Statement von Nicoleta Craita Ten'o auf dem 11. Literarischen Sommerfest

Ich möchte kein Tabu brechen, ich möchte auch nicht die Geschichten erzählen, die ich nicht kenne, und ich glaube durchaus, dass das Thema, das ich, mit Ihrer Erlaubnis, anzusprechen wage, genau wie ein Diamant, sehr viele Facetten hat. Ich möchte nur für mich sprechen, über meine Erfahrungen und über meine Gefühle. I

ch lebe seit 08.04.2001 in Deutschland. Ich komme aus Rumänien. Ich liebe dieses Land. Ich möchte aber auch nicht über die Liebe zu diesem Land sprechen, sondern ich möchte mich bedanken. Ich möchte mich für meine Wohnung bedanken. Für meinen Arbeitsplatz. Ich möchte mich für meine Bücher bedanken. Ich bedanke mich bei Ihnen, hier sein zu dürfen. Ich fühle mich in Deutschland sehr wohl. Nirgendwo auf der Welt möchte ich lieber sein, weil ich hier von Anfang an das Gefühl hatte, mich entfalten zu dürfen.

Ich kenne die lange Geschichte, wir kennen sie alle. Ich weiß, dass es noch viel zu viele Baustellen gibt, dass Intoleranz und Gewalt an viel zu vielen Orten dieses Landes verübt und verherrlicht wird. Darüber sollten wir immer sprechen, nicht verdrängen, nicht hinwegschauen. Aber Deutschland hat sich neu erfunden. Wir dürfen uns von den Lasten der Vergangenheit langsam befreien. Wir dürfen stolz auf die Entwicklung sein, es war nicht selbstverständlich, wir haben alle dazu beigetragen und nun dürfen wir, zumindest hin und wieder, uns auf die Schulter klopfen, dafür, dass wir miteinander leben und lieben, wachsen und träumen.

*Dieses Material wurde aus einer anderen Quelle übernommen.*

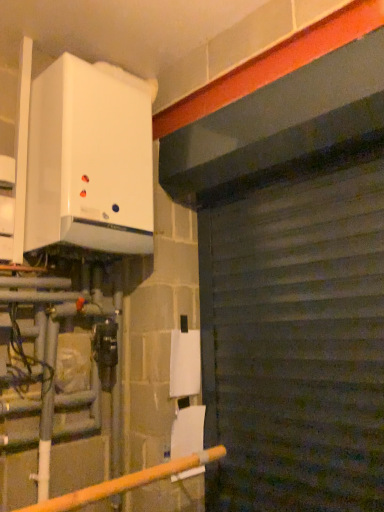
Question: Considering the positions of dark gray corrugated metal at center and yellow matte pipe at lower left in the image, is dark gray corrugated metal at center taller or shorter than yellow matte pipe at lower left?

Choices:
 (A) short
 (B) tall

Answer: (B)

Question: From a real-world perspective, is dark gray corrugated metal at center positioned above or below yellow matte pipe at lower left?

Choices:
 (A) above
 (B) below

Answer: (A)

Question: Based on their relative distances, which object is farther from the dark gray corrugated metal at center?

Choices:
 (A) white glossy boiler at upper left
 (B) yellow matte pipe at lower left

Answer: (A)

Question: Which object is positioned farthest from the dark gray corrugated metal at center?

Choices:
 (A) white glossy boiler at upper left
 (B) yellow matte pipe at lower left

Answer: (A)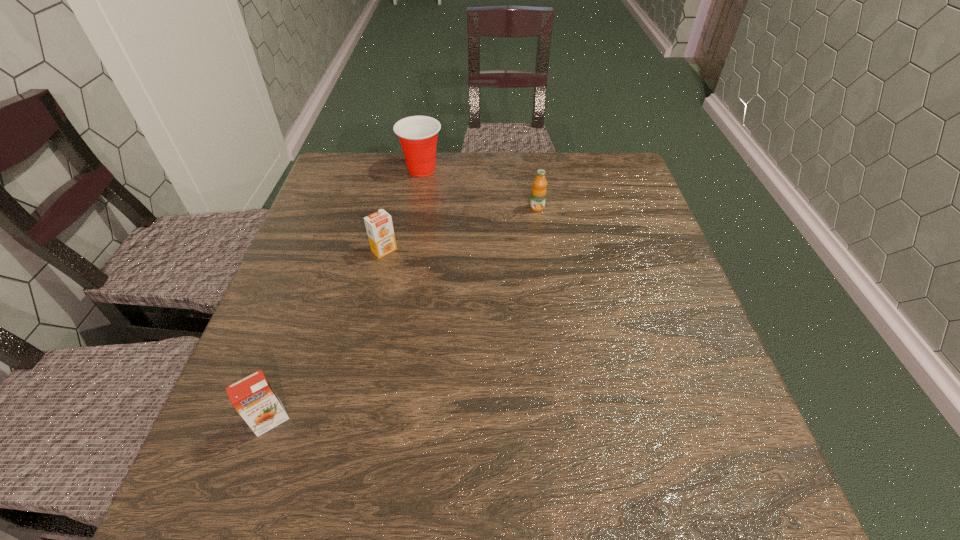
The width and height of the screenshot is (960, 540). I want to click on vacant space located on the back of the leftmost object, so click(x=294, y=352).

This screenshot has height=540, width=960. Find the location of `free space located 0.180m on the back of the second orange juice from left to right`. free space located 0.180m on the back of the second orange juice from left to right is located at coordinates (396, 199).

You are a GUI agent. You are given a task and a screenshot of the screen. Output one action in this format:
    pyautogui.click(x=<x>, y=<y>)
    Task: Click on the object that is at the far edge
    The height and width of the screenshot is (540, 960).
    Given the screenshot: What is the action you would take?
    pyautogui.click(x=418, y=135)

I want to click on object present at the left edge, so click(253, 397).

In order to click on blank area at the far edge in this screenshot , I will do `click(402, 170)`.

In the image, there is a desktop. Where is `free space at the near edge`? The height and width of the screenshot is (540, 960). free space at the near edge is located at coordinates (492, 465).

What are the coordinates of `free region at the left edge of the desktop` in the screenshot? It's located at (287, 325).

Identify the location of vacant space at the right edge of the desktop. (644, 227).

Where is `free space at the far left corner of the desktop`? free space at the far left corner of the desktop is located at coordinates (340, 152).

Find the location of a particular element. The image size is (960, 540). vacant space at the near left corner of the desktop is located at coordinates (240, 483).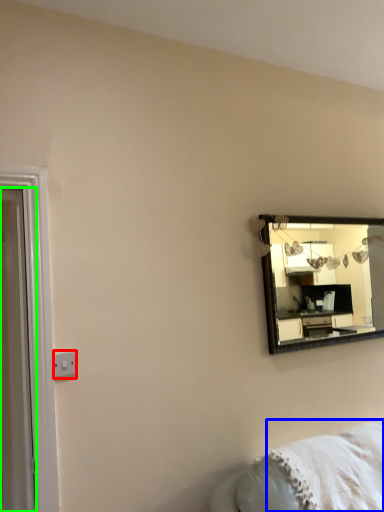
Question: Which object is the farthest from electric outlet (highlighted by a red box)? Choose among these: blanket (highlighted by a blue box) or door (highlighted by a green box).

Choices:
 (A) blanket
 (B) door

Answer: (A)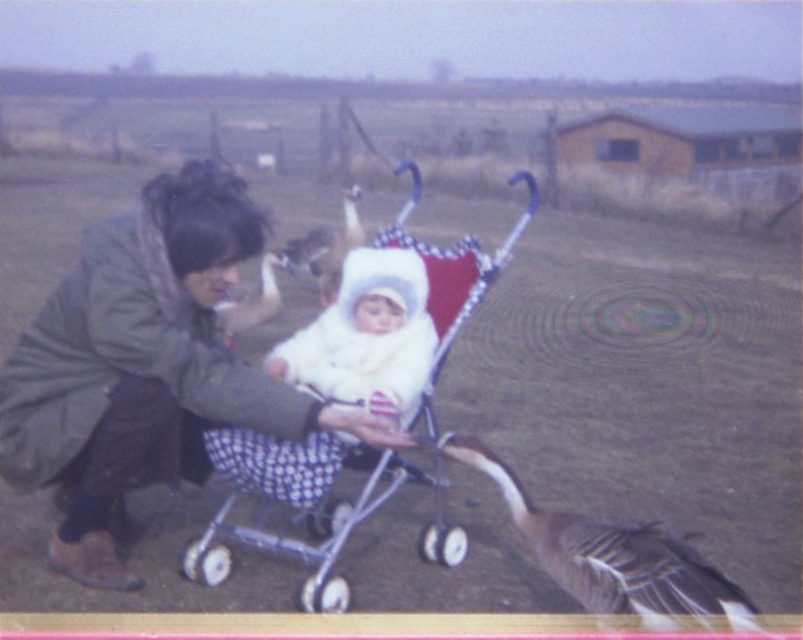
The image size is (803, 640). Describe the element at coordinates (394, 317) in the screenshot. I see `polka dot fabric baby carriage at center` at that location.

Who is taller, polka dot fabric baby carriage at center or white fluffy baby carriage at center?

With more height is polka dot fabric baby carriage at center.

Find the location of a particular element. polka dot fabric baby carriage at center is located at coordinates [x=394, y=317].

Who is positioned more to the left, green fuzzy coat at center or gray feathered goose at lower right?

green fuzzy coat at center is more to the left.

Does point (159, 380) come farther from viewer compared to point (691, 564)?

Yes.

I want to click on green fuzzy coat at center, so click(145, 368).

Can you confirm if green fuzzy coat at center is positioned above white fluffy baby carriage at center?

Incorrect, green fuzzy coat at center is not positioned above white fluffy baby carriage at center.

Is green fuzzy coat at center in front of white fluffy baby carriage at center?

Yes, green fuzzy coat at center is in front of white fluffy baby carriage at center.

This screenshot has height=640, width=803. Identify the location of green fuzzy coat at center. (145, 368).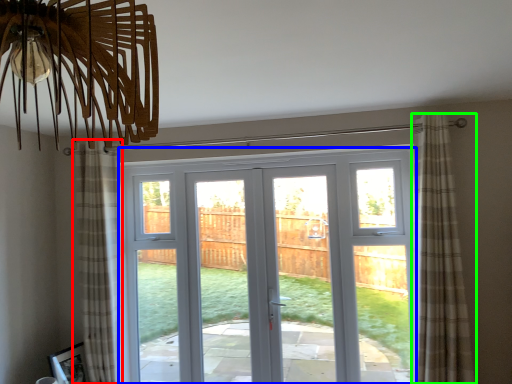
Question: Which object is the closest to the curtain (highlighted by a red box)? Choose among these: door (highlighted by a blue box) or curtain (highlighted by a green box).

Choices:
 (A) door
 (B) curtain

Answer: (B)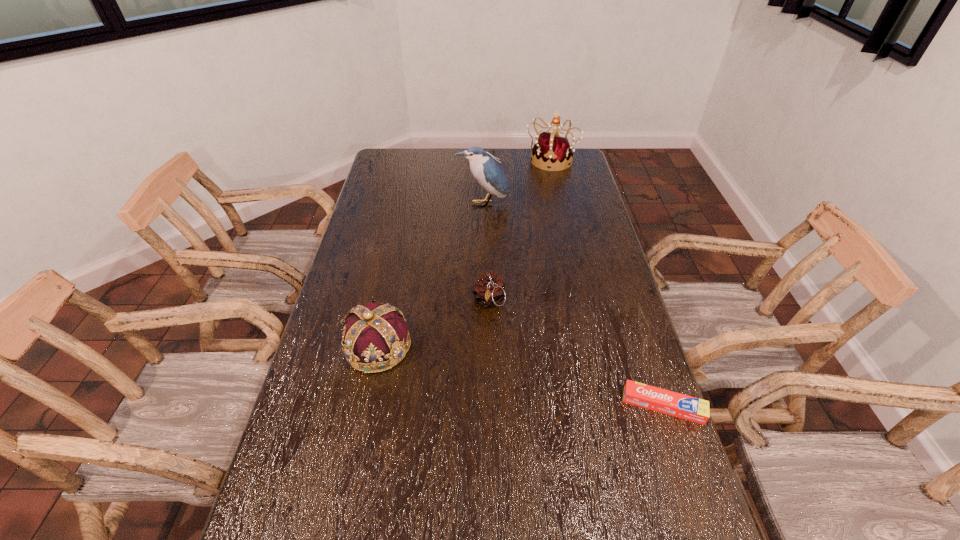
Where is `object positioned at the left edge`? This screenshot has width=960, height=540. object positioned at the left edge is located at coordinates (376, 337).

I want to click on toothpaste situated at the right edge, so click(x=686, y=407).

The image size is (960, 540). In order to click on tiara that is at the right edge in this screenshot , I will do `click(552, 150)`.

Where is `object at the far right corner`? Image resolution: width=960 pixels, height=540 pixels. object at the far right corner is located at coordinates (552, 150).

The image size is (960, 540). Identify the location of free space at the left edge of the desktop. (379, 270).

The image size is (960, 540). Find the location of `vacant space at the right edge of the desktop`. vacant space at the right edge of the desktop is located at coordinates (555, 177).

Locate an element on the screen. The image size is (960, 540). free point at the far right corner is located at coordinates (577, 148).

Image resolution: width=960 pixels, height=540 pixels. What are the coordinates of `free space between the second shortest object and the bird` in the screenshot? It's located at (486, 253).

Find the location of `vacant point located between the tiara and the third shortest object`. vacant point located between the tiara and the third shortest object is located at coordinates (464, 253).

Locate an element on the screen. Image resolution: width=960 pixels, height=540 pixels. vacant area between the third nearest object and the tiara is located at coordinates (520, 231).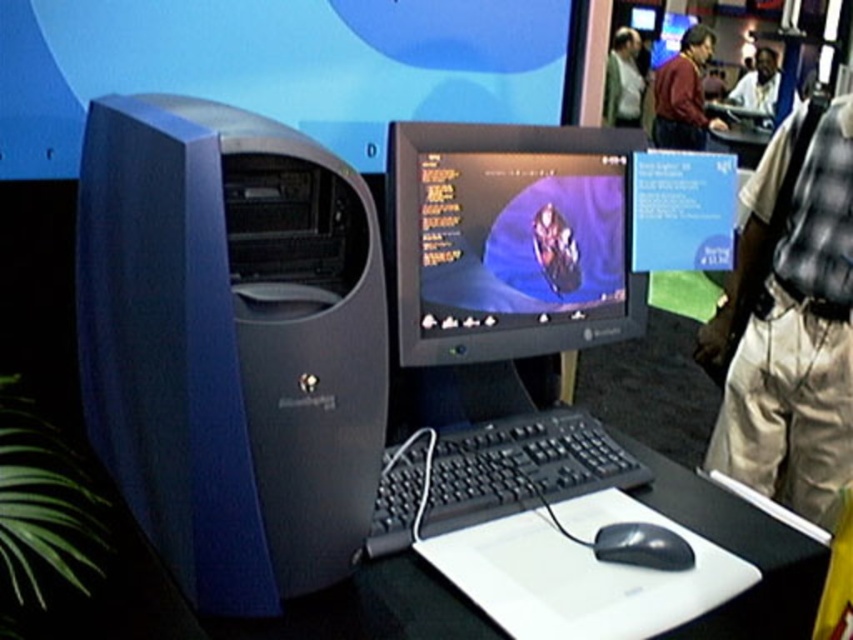
Describe the element at coordinates (683, 93) in the screenshot. This screenshot has height=640, width=853. I see `maroon sweater at center` at that location.

Which is above, maroon sweater at center or black leather jacket at upper right?

Positioned higher is black leather jacket at upper right.

You are a GUI agent. You are given a task and a screenshot of the screen. Output one action in this format:
    pyautogui.click(x=<x>, y=<y>)
    Task: Click on the maroon sweater at center
    The width and height of the screenshot is (853, 640).
    Given the screenshot: What is the action you would take?
    pyautogui.click(x=683, y=93)

Locate an element on the screen. maroon sweater at center is located at coordinates (683, 93).

Can you confirm if matte black monitor at center is shorter than light gray shirt at upper center?

Indeed, matte black monitor at center has a lesser height compared to light gray shirt at upper center.

Can you confirm if matte black monitor at center is taller than light gray shirt at upper center?

In fact, matte black monitor at center may be shorter than light gray shirt at upper center.

Which is behind, point (486, 337) or point (630, 124)?

The point (630, 124) is more distant.

Locate an element on the screen. Image resolution: width=853 pixels, height=640 pixels. matte black monitor at center is located at coordinates (509, 241).

Which is above, blue plastic desktop computer at left or black glossy mouse at lower center?

blue plastic desktop computer at left is above.

Is blue plastic desktop computer at left shorter than black glossy mouse at lower center?

No.

Does point (88, 385) lie behind point (635, 538)?

Yes, it is.

What are the coordinates of `blue plastic desktop computer at left` in the screenshot? It's located at (231, 342).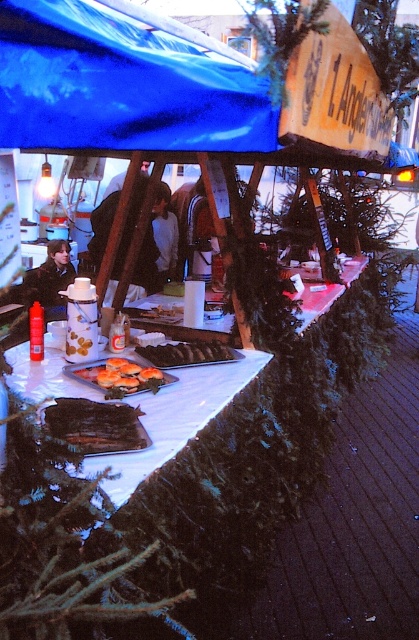
You are at the market stall and want to buy the golden brown pastry at center. The vendor tells you that the pastry is located at point coordinates of (121, 376). Can you confirm if this point is indeed on the golden brown pastry at center?

Yes, the point at coordinates (121, 376) is on the golden brown pastry at center, so the vendor is correct.

You are a customer at the market stall and want to order the golden brown pastry at center and the brown wooden skewers at center. Which item is located to the left of the other?

The golden brown pastry at center is positioned on the left side of brown wooden skewers at center.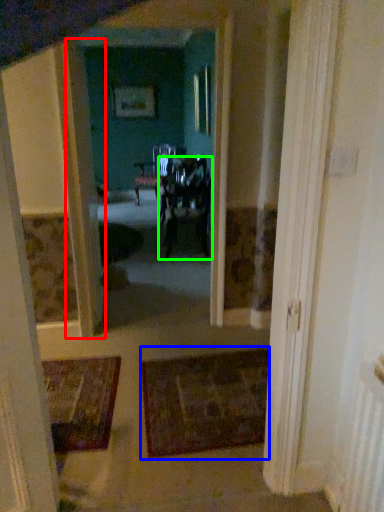
Question: Which object is positioned farthest from door (highlighted by a red box)? Select from doormat (highlighted by a blue box) and chair (highlighted by a green box).

Choices:
 (A) doormat
 (B) chair

Answer: (B)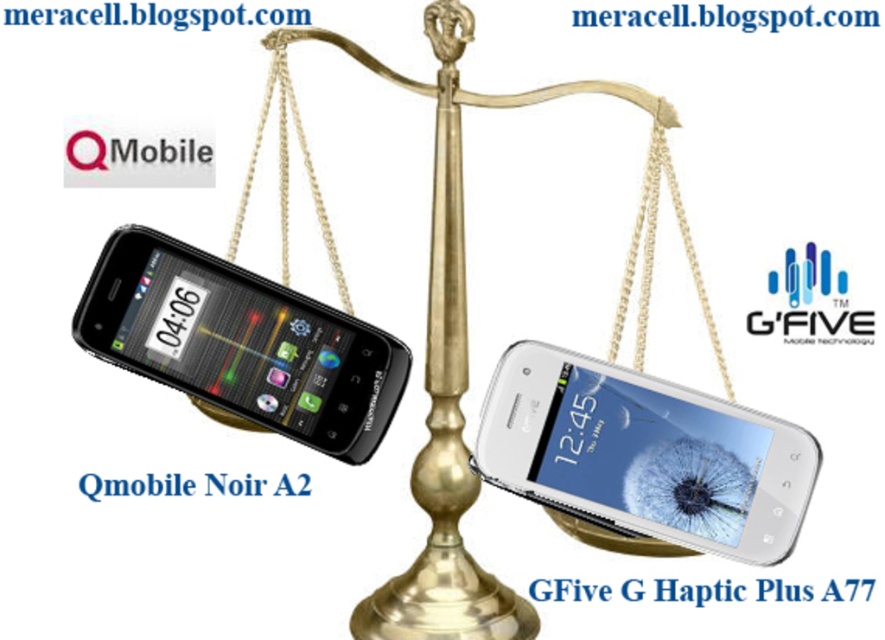
Does white glossy smartphone at center have a smaller size compared to black glossy qmobile noir a2 at left?

No.

Is point (550, 483) farther from viewer compared to point (335, 403)?

No, it is not.

Find the location of `white glossy smartphone at center`. white glossy smartphone at center is located at coordinates (644, 454).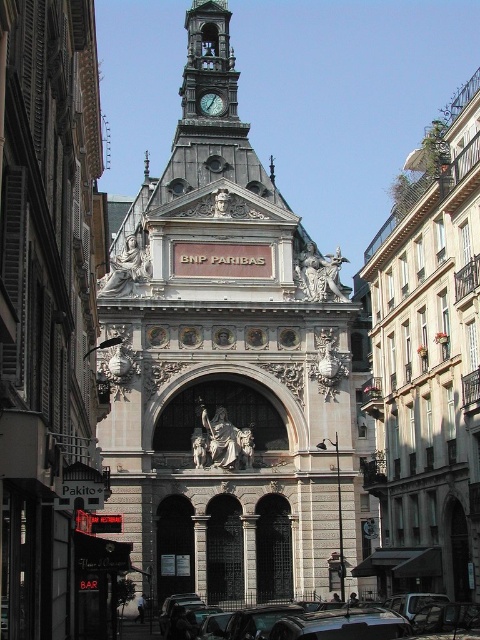
Question: Which object appears farthest from the camera in this image?

Choices:
 (A) white stone church at center
 (B) green glass clock at upper center

Answer: (B)

Question: Does shiny metallic car at center appear over metallic silver car at lower center?

Choices:
 (A) yes
 (B) no

Answer: (A)

Question: Can you confirm if white stone church at center is thinner than green glass clock at upper center?

Choices:
 (A) no
 (B) yes

Answer: (A)

Question: Can you confirm if white stone church at center is smaller than metallic silver car at lower center?

Choices:
 (A) yes
 (B) no

Answer: (B)

Question: Which point is farther to the camera?

Choices:
 (A) (182, 150)
 (B) (23, 250)
 (C) (222, 112)
 (D) (388, 257)

Answer: (C)

Question: Which object is positioned closest to the white marble church at center?

Choices:
 (A) white stone church at center
 (B) green glass clock at upper center
 (C) metallic silver car at lower center
 (D) shiny metallic car at center

Answer: (D)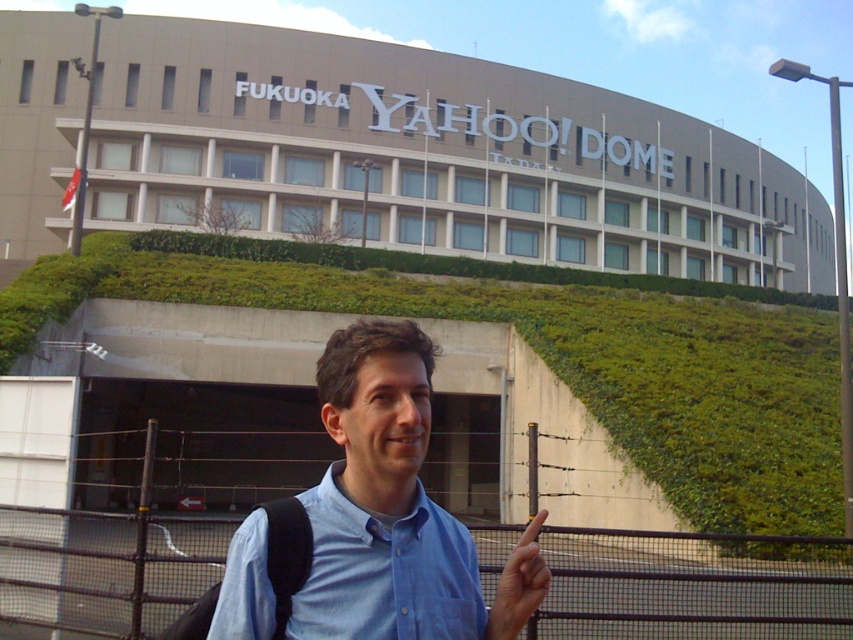
Does blue cotton shirt at center have a larger size compared to skinny finger at center?

No.

Between blue cotton shirt at center and skinny finger at center, which one appears on the right side from the viewer's perspective?

skinny finger at center

Is point (247, 627) behind point (540, 596)?

No, it is not.

The height and width of the screenshot is (640, 853). Find the location of `blue cotton shirt at center`. blue cotton shirt at center is located at coordinates (395, 509).

Which of these two, blue cotton shirt at lower center or skinny finger at center, stands taller?

skinny finger at center is taller.

Which of these two, blue cotton shirt at lower center or skinny finger at center, stands shorter?

blue cotton shirt at lower center

What are the coordinates of `blue cotton shirt at lower center` in the screenshot? It's located at (386, 572).

Image resolution: width=853 pixels, height=640 pixels. What are the coordinates of `blue cotton shirt at lower center` in the screenshot? It's located at (386, 572).

Can you confirm if blue cotton shirt at center is positioned below blue cotton shirt at lower center?

Indeed, blue cotton shirt at center is positioned under blue cotton shirt at lower center.

Between point (397, 404) and point (428, 502), which one is positioned in front?

Point (397, 404)

Who is more distant from viewer, [378,531] or [456,525]?

Point [456,525]

What are the coordinates of `blue cotton shirt at center` in the screenshot? It's located at coord(395,509).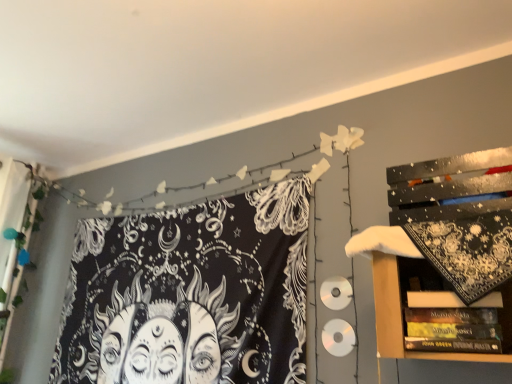
Question: From the image's perspective, is black printed fabric at upper left on top of hardcover books at lower right?

Choices:
 (A) yes
 (B) no

Answer: (B)

Question: Is black printed fabric at upper left in front of hardcover books at lower right?

Choices:
 (A) no
 (B) yes

Answer: (A)

Question: Is black printed fabric at upper left looking in the opposite direction of hardcover books at lower right?

Choices:
 (A) yes
 (B) no

Answer: (B)

Question: Could you tell me if black printed fabric at upper left is turned towards hardcover books at lower right?

Choices:
 (A) yes
 (B) no

Answer: (B)

Question: Is there a large distance between black printed fabric at upper left and hardcover books at lower right?

Choices:
 (A) no
 (B) yes

Answer: (B)

Question: Considering the relative sizes of black printed fabric at upper left and hardcover books at lower right in the image provided, is black printed fabric at upper left wider than hardcover books at lower right?

Choices:
 (A) no
 (B) yes

Answer: (A)

Question: Does hardcover books at lower right have a smaller size compared to black printed fabric at upper left?

Choices:
 (A) no
 (B) yes

Answer: (B)

Question: Does hardcover books at lower right have a lesser width compared to black printed fabric at upper left?

Choices:
 (A) yes
 (B) no

Answer: (B)

Question: Can you confirm if hardcover books at lower right is wider than black printed fabric at upper left?

Choices:
 (A) yes
 (B) no

Answer: (A)

Question: Is black printed fabric at upper left a part of hardcover books at lower right?

Choices:
 (A) yes
 (B) no

Answer: (B)

Question: Is hardcover books at lower right far away from black printed fabric at upper left?

Choices:
 (A) no
 (B) yes

Answer: (B)

Question: From the image's perspective, is hardcover books at lower right over black printed fabric at upper left?

Choices:
 (A) yes
 (B) no

Answer: (A)

Question: Is hardcover books at lower right in front of or behind black printed fabric at upper left in the image?

Choices:
 (A) behind
 (B) front

Answer: (B)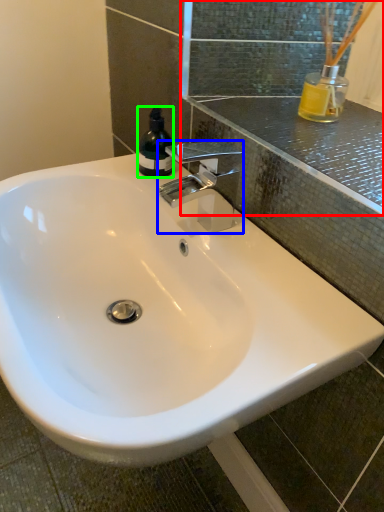
Question: Which object is positioned farthest from mirror (highlighted by a red box)? Select from tap (highlighted by a blue box) and bottle (highlighted by a green box).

Ich möchte „Danke“ sagen, an dieses Land und an die Menschen hier, die mich bedingungslos aufgenommen haben, mir Anerkennung schenken und trotz meiner Einschränkungen und Auffälligkeiten, mich als ein Teil dieser Gesellschaft betrachten, behandeln und mir erlauben, so zu sein, wie ich bin. Dieser Anspruch auf Leben, Alltag und Normalität wäre mir in meinem Land weder gestattet noch ermöglicht. Das war vor nicht all zu langer Zeit auch in Deutschland nicht viel anders. Daher möchte ich aufmerksam machen, darauf, dass wir viel erreicht haben, und bei all der gesunden Kritik, Unzufriedenheit und Wunsch nach weiteren Vorschritten, wir auch kurz inne halten dürfen um anzuerkennen, dass wir es hier, in Deutschland, im Juni 2015 eigentlich ganz gut haben.

Für diese Leistung, unsere Leistung, möchte ich mich bei allen Anwesenden und Außerstehenden vom Herzen bedanken. Danke auch für diese wunderschöne Sprache, die ich in Ehre „schreiben“ darf!